* Dataset excerpts:

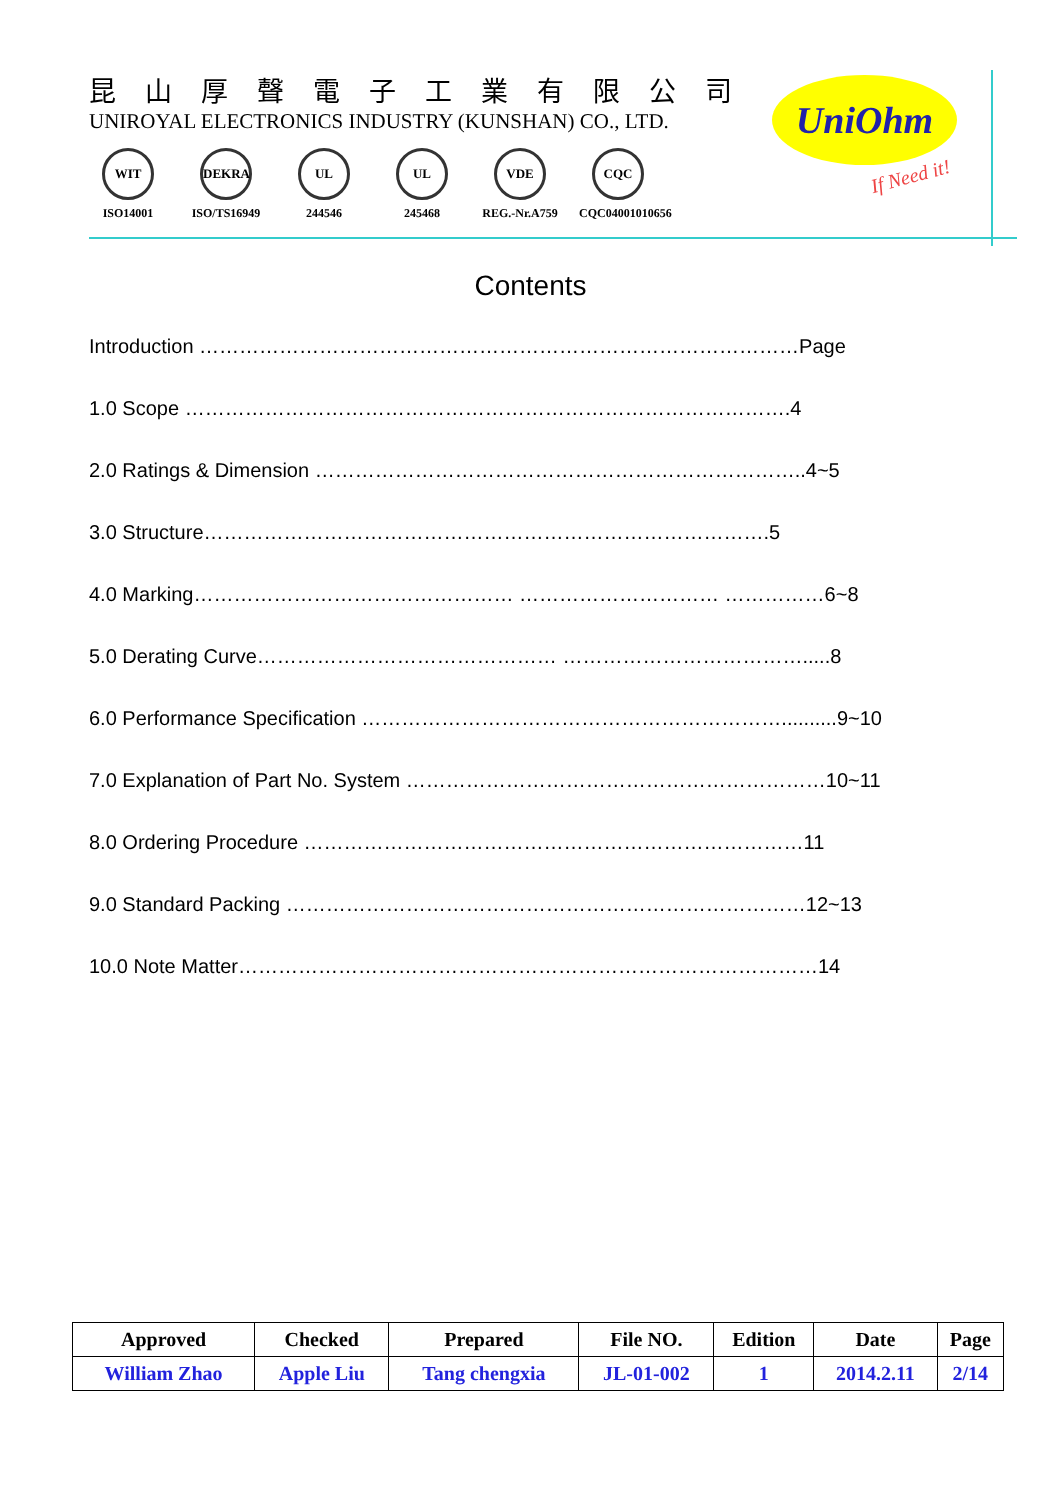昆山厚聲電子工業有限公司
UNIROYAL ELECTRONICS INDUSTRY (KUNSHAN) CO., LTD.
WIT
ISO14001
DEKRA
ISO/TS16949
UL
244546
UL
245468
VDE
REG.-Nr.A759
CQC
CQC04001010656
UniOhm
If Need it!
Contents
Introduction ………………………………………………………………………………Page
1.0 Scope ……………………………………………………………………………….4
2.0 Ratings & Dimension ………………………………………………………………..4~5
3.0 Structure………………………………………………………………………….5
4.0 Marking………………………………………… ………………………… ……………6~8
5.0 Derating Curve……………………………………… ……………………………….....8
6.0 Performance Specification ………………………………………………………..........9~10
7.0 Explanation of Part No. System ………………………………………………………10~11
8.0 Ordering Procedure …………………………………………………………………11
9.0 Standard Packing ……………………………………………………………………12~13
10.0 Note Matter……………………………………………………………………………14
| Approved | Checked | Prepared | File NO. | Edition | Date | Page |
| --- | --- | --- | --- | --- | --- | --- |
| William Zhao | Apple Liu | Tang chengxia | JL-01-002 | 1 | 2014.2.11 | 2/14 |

* Required action:
In the entries above, identify every line with the string "Page".

* Result for this task:
Introduction ………………………………………………………………………………Page
| Approved | Checked | Prepared | File NO. | Edition | Date | Page |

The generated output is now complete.